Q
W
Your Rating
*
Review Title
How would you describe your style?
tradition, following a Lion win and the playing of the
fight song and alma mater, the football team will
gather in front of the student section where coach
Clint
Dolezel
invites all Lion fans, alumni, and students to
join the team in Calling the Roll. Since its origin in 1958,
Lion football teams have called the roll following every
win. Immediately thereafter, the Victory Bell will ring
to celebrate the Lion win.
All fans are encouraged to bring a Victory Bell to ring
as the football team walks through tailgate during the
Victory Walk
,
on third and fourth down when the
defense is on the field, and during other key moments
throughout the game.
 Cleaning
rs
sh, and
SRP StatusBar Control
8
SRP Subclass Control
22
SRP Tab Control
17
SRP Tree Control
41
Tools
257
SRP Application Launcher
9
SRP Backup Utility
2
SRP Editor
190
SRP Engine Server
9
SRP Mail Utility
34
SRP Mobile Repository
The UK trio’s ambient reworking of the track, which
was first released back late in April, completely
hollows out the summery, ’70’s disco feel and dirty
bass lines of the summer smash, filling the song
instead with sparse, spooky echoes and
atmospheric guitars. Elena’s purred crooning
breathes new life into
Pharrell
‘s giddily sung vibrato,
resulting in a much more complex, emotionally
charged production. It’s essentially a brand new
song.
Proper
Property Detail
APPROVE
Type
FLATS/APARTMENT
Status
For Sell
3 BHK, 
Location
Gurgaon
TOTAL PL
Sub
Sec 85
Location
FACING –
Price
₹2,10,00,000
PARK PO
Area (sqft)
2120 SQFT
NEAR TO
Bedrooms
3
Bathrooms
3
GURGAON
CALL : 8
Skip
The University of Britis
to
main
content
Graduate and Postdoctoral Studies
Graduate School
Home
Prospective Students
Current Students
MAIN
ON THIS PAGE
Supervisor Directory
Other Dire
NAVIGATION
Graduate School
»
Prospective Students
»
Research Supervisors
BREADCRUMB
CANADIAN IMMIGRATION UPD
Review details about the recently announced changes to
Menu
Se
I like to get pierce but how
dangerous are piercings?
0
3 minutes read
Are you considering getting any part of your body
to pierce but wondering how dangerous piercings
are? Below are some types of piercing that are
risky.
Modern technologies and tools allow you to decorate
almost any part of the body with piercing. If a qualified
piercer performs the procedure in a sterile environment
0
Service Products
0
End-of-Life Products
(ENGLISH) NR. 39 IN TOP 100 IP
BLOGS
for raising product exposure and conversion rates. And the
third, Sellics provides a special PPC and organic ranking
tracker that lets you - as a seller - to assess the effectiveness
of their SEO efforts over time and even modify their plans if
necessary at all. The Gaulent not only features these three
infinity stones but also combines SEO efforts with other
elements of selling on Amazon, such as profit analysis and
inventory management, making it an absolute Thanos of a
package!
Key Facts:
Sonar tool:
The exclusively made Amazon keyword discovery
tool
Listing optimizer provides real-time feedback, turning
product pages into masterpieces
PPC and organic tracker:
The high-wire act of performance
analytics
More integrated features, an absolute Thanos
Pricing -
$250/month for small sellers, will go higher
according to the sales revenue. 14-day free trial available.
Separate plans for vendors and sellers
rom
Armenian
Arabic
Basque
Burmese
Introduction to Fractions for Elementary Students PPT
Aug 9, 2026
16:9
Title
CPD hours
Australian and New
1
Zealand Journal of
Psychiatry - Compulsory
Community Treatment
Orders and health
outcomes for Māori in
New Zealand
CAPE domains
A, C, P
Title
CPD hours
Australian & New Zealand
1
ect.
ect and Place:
*-*-*
■ PROBLEM TO SOLVE:
State how many lines above contain the word "Lion". Give only the number.

■ SOLUTION FOR THIS PROBLEM:
4